L'Alliance nouvelle dans l'apocalyptique de Qumran
   Le pardon  

Dans l'ancienne Alliance ou dans le judaïsme de tendance sacerdotale, le pardon était donné par les sacrifices faits au Temple. La fête des « expiations » (lom hakippurim) en était la célébration majeure. Jumelée à six jours d'intervalle avec la fête de Soukkot, le kippour semblait ouvrir, avec le temps des vendanges, les bénédictions dont Israël avait été gratifié quand il vivait sous la tente, dans le désert. Elles lui étaient promises pour la fin des temps. Pour les tenants de l'apocalyptique, la réconciliation avec Dieu supposait un pardon plus radical que celui du Kippour. Il aurait pour corollaire une réouverture du ciel avec la venue d'Élie pour ramener le cœur des fils vers leurs pères (Ml 3,24).

   Le baptême dans la Torah nouvelle  

Jean-Baptiste célébrait le pardon dans les baptêmes qu'il administrait lui-même sur le Jourdain, dans l'attente du feu divin qui viendrait purifier son aire à la fin des temps (Mt 3,12).

À Qumran, (Règle de la communauté, 1 QS) le pardon était manifesté aux fils de lumière (1 QS 1,25; 2,1) par le dévoilement de la Torah (1 QS 2,3) et le baptême (1 QS 3,7- 9). « C'est par l'Esprit Saint de la communauté, dans sa vérité qu'il [le fils des ténèbres] sera purifié de toutes ses iniquités... quand on l'aspergera avec l'eau lustrale et qu'il se sanctifiera dans l'eau courante » (1 QS 3,7-9). Ce baptême rétablissait dans la « lumière » (ou Torah céleste) l'homme créé faillible, doté de l'esprit de vérité et de perversion (1 QS 3,18s) oscillant entre le Prince des lumières et l'Ange des ténèbres (1 QS 3,20s). « Mais le Dieu d'Israël ainsi que son ange de vérité viennent en aide à tous les fils de lumière » (1 QS 3,24s). « Il fera jaillir sur lui l'Esprit de vérité comme de l'eau lustrale... les justes comprendront la connaissance du Très-Haut et la sagesse des fils du ciel [anges]. Les parfaits de vie auront l'intelligence, car eux. Dieu les a élus pour l'Alliance éternelle » (1 QS 4,21s).

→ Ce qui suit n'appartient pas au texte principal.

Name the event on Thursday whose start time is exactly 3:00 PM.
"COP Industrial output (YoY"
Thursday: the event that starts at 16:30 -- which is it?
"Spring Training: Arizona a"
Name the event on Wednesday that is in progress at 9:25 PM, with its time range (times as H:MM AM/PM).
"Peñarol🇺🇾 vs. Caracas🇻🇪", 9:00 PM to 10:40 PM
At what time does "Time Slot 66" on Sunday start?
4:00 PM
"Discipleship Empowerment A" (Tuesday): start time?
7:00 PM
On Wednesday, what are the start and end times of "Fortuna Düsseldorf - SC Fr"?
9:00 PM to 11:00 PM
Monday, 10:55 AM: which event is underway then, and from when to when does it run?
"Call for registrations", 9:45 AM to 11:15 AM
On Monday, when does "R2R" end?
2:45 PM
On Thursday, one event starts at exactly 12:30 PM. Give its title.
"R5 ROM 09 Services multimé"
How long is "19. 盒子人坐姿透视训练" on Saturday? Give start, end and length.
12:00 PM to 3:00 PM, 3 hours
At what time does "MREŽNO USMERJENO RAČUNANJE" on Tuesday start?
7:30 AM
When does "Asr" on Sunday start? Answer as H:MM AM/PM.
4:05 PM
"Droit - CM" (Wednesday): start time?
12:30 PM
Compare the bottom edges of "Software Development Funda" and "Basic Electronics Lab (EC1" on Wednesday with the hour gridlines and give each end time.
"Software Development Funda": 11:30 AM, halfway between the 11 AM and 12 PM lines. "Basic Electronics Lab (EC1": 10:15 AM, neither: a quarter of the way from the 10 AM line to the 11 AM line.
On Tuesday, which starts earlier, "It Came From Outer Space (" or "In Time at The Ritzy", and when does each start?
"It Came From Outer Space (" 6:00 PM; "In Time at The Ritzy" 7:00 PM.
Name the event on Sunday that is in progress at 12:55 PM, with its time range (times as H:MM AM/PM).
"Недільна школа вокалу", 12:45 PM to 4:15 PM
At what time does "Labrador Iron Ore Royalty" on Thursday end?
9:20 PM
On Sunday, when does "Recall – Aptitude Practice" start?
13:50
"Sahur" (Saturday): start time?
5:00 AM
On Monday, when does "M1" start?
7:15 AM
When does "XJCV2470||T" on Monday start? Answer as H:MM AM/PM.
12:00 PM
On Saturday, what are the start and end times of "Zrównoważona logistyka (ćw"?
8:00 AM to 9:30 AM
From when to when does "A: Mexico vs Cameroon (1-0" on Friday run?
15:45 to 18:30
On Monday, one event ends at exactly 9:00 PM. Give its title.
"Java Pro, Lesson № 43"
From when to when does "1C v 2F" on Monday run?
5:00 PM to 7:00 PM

   La vie nouvelle en attente des Messies

« En tout lieu où il y aura dix personnes du conseil de la communauté, qu'il ne manque pas parmi eux un homme qui soit prêtre. Quand ils disposeront la table pour manger ou le vin pour boire, le prêtre étendra en premier sa main pour qu'on prononce la bénédiction sur les prémices du pain et du vin et qu'il ne manque pas dans le lieu où seront les dix, un homme qui étudie la loi jour et nuit » (1 QS 6,3- 5)... « Ils seront régis par les ordonnances premières dans lesquelles les membres de la communauté commencèrent à être instruits, jusqu'à la venue du prophète et des oints d'Aaron et d'Israël » (1 QS 9,10s). Ou encore le texte déjà cité au chapitre précédent: « La Connaissance cachée aux hommes... ainsi que la demeure de gloire sont refusées à l'assemblée de la chair; c'est à ceux qu'il a élus que Dieu les a donnés en possession éternelle. Et il leur a accordé un partage dans le lot des saints et avec les fils du ciel [les anges] il a réuni leur assemblée, celle du conseil de la communauté » (1 QS 11,3-8). Le mode de vie de la communauté, correspondant à cet état de perfection originelle retrouvée, sera progressivement le célibat, alors qu'à sa création vers -150 il était encore prévu que les prêtres soient mariés avec une seule épouse. La raison en est que l'état de perfection retrouvé est un état d'immortalité. Les sectaires ne meurent pas vraiment, ils dorment! Comme semblent dormir les saints dont le corps reste intact (Cavallin relève qu'à l'époque de Jésus il y a 21 termes pour désigner l'au- delà de la mort). Le cas échéant, on les enterre les pieds tournés vers le jardin d'Eden. Ils sont l'avant-garde de ceux qui en hériteront (1 Th 4,15s). Si les sectaires ne meurent pas, ils n'ont pas à s'assurer de survie par des enfants. (On a retrouvé très peu de tombes d'enfants dans les cimetières de la secte).